Wherever "Joshua" appears in a line of the listing, report that line.

►

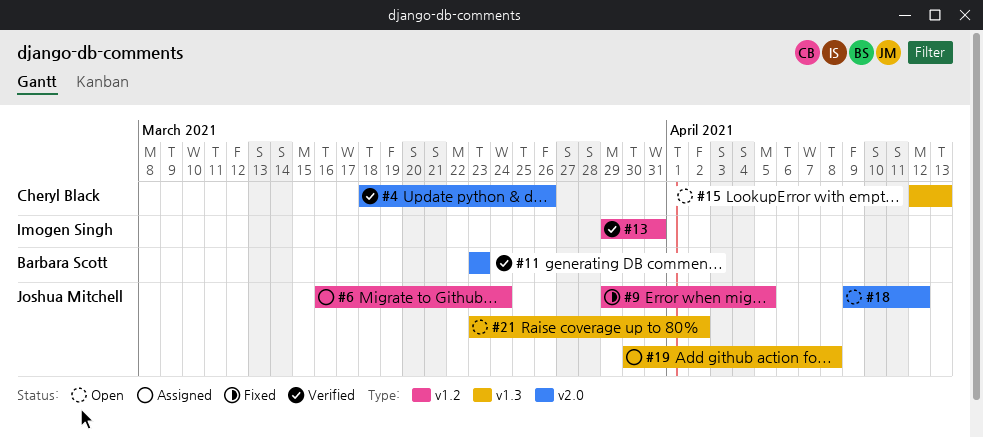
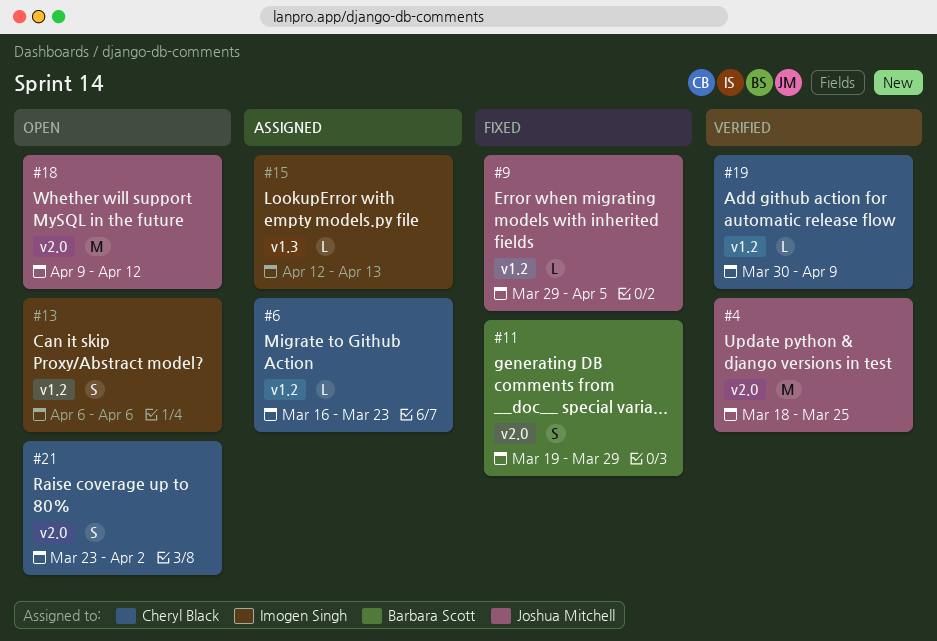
#4, owner: Cheryl Black -> Joshua Mitchell
#4, due: Mar 26 -> Mar 25
#6, owner: Joshua Mitchell -> Cheryl Black
#6, due: Mar 24 -> Mar 23
#11, status: Verified -> Fixed
#11, start: Mar 23 -> Mar 19
#11, due: Mar 23 -> Mar 29
#13, status: Verified -> Open
#13, start: Mar 29 -> Apr 6
#13, due: Mar 31 -> Apr 6
#15, status: Open -> Assigned
#15, owner: Cheryl Black -> Imogen Singh
#19, status: Assigned -> Verified
#19, owner: Joshua Mitchell -> Cheryl Black
#19, label: v1.3 -> v1.2
#19, due: Apr 8 -> Apr 9
#21, owner: Joshua Mitchell -> Cheryl Black
#21, label: v1.3 -> v2.0

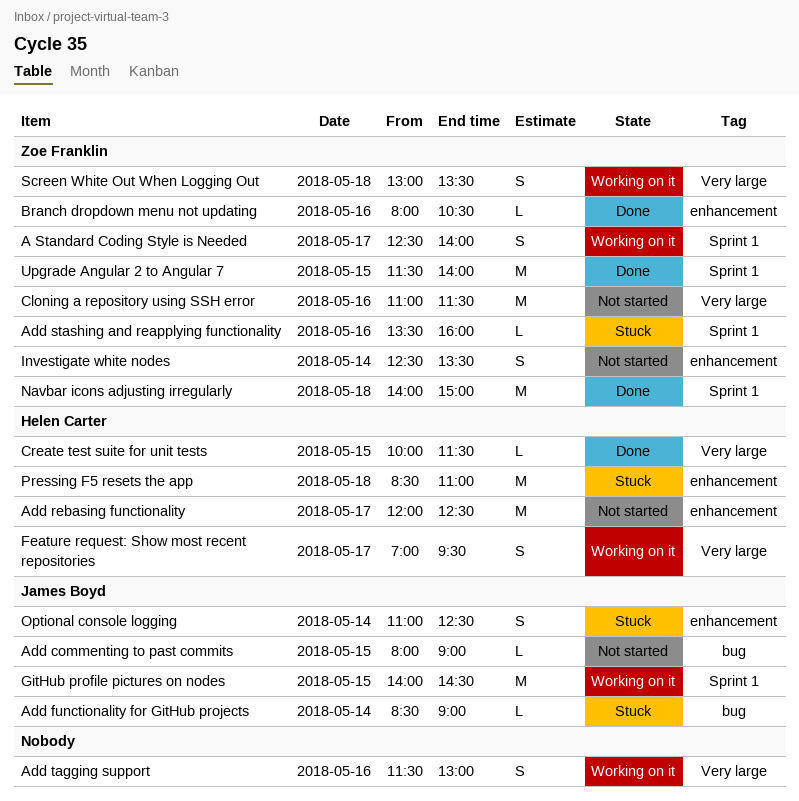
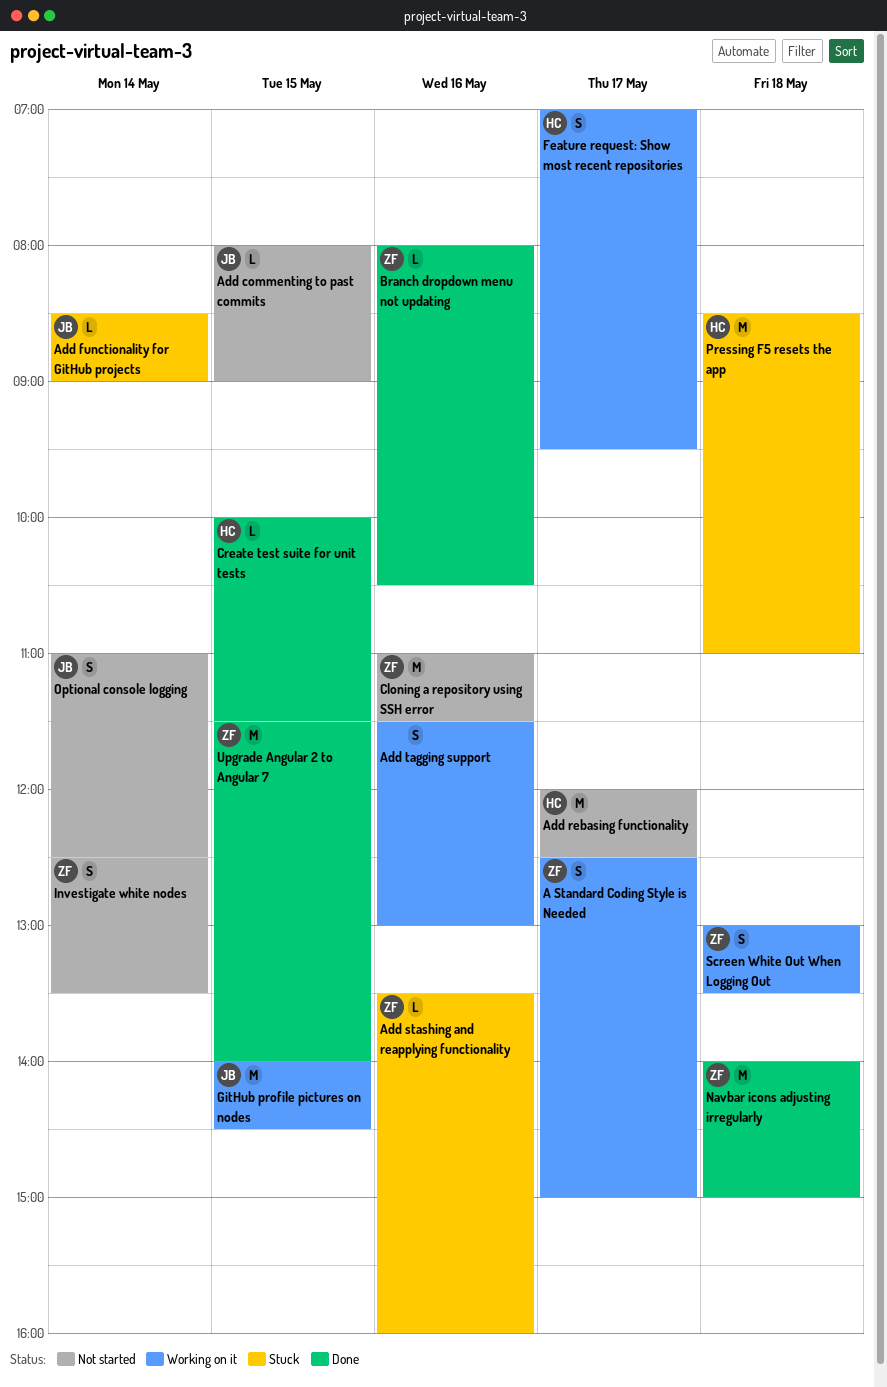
A Standard Coding Style is Needed, ends: 14:00 -> 15:00
Optional console logging, status: Stuck -> Not started

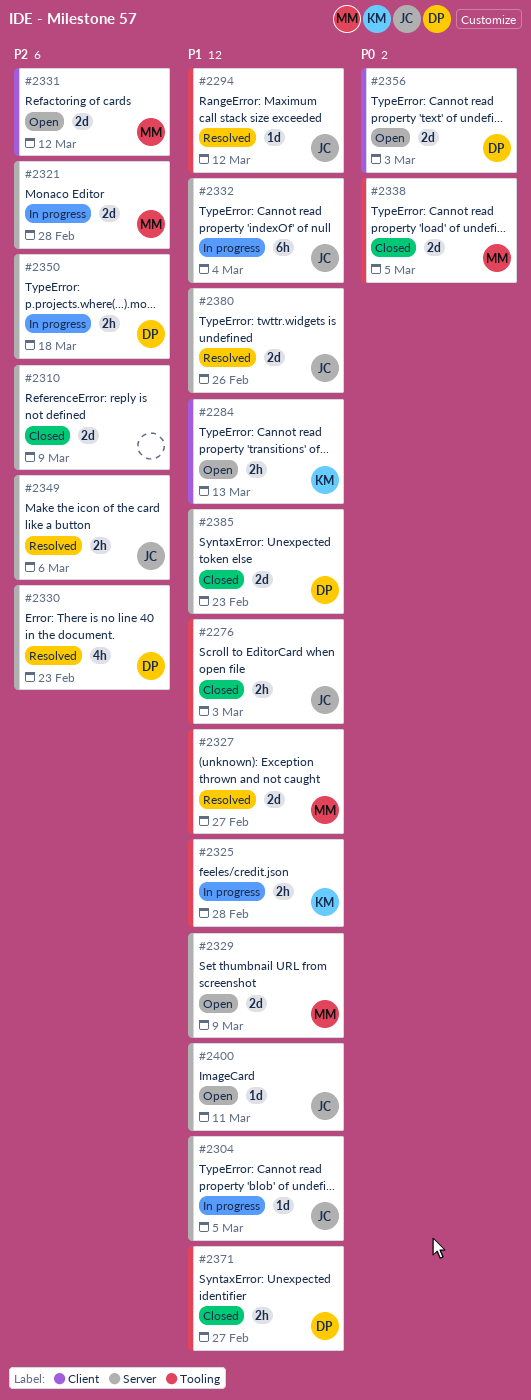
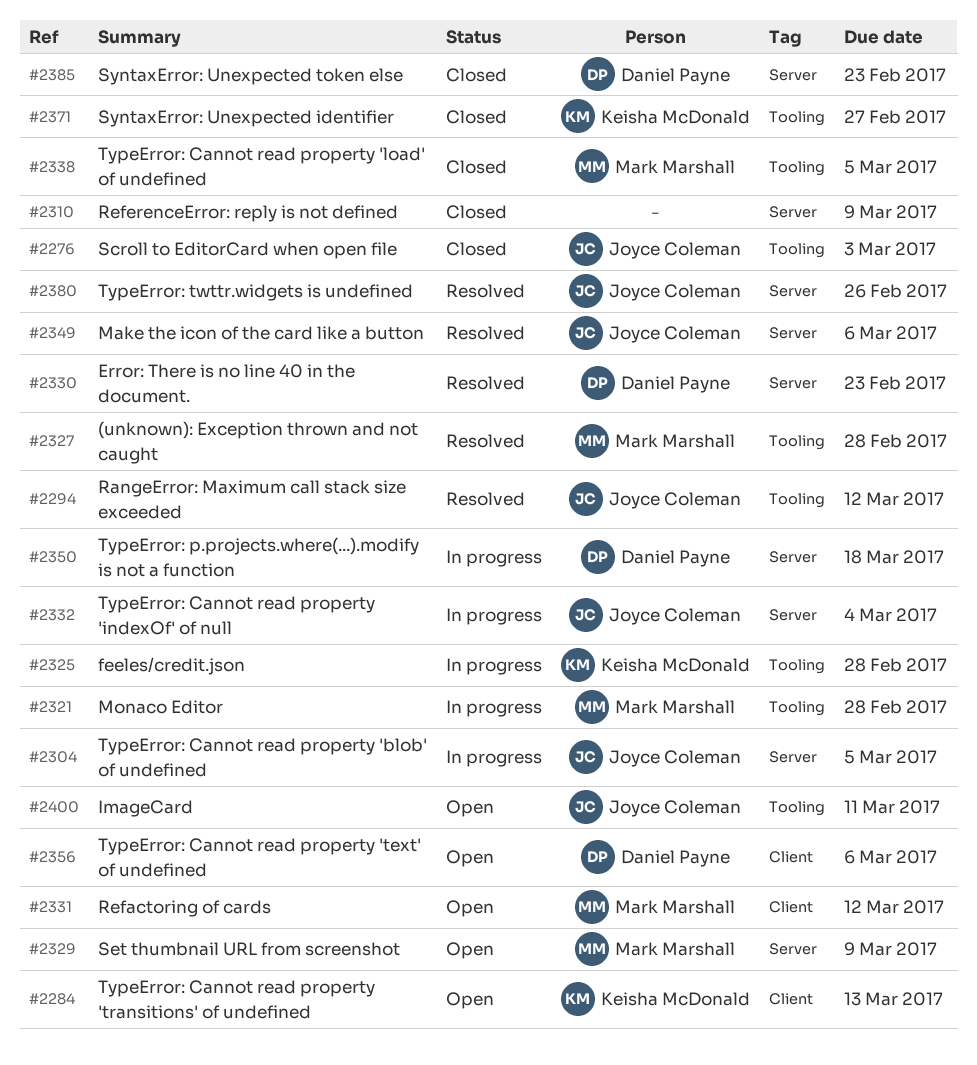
#2321, label: Server -> Tooling
#2327, due: Feb 27 -> Feb 28
#2356, due: Mar 3 -> Mar 6
#2371, owner: Daniel Payne -> Keisha McDonald
#2400, label: Server -> Tooling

◄

Your response
#4, owner: Cheryl Black -> Joshua Mitchell
#6, owner: Joshua Mitchell -> Cheryl Black
#19, owner: Joshua Mitchell -> Cheryl Black
#21, owner: Joshua Mitchell -> Cheryl Black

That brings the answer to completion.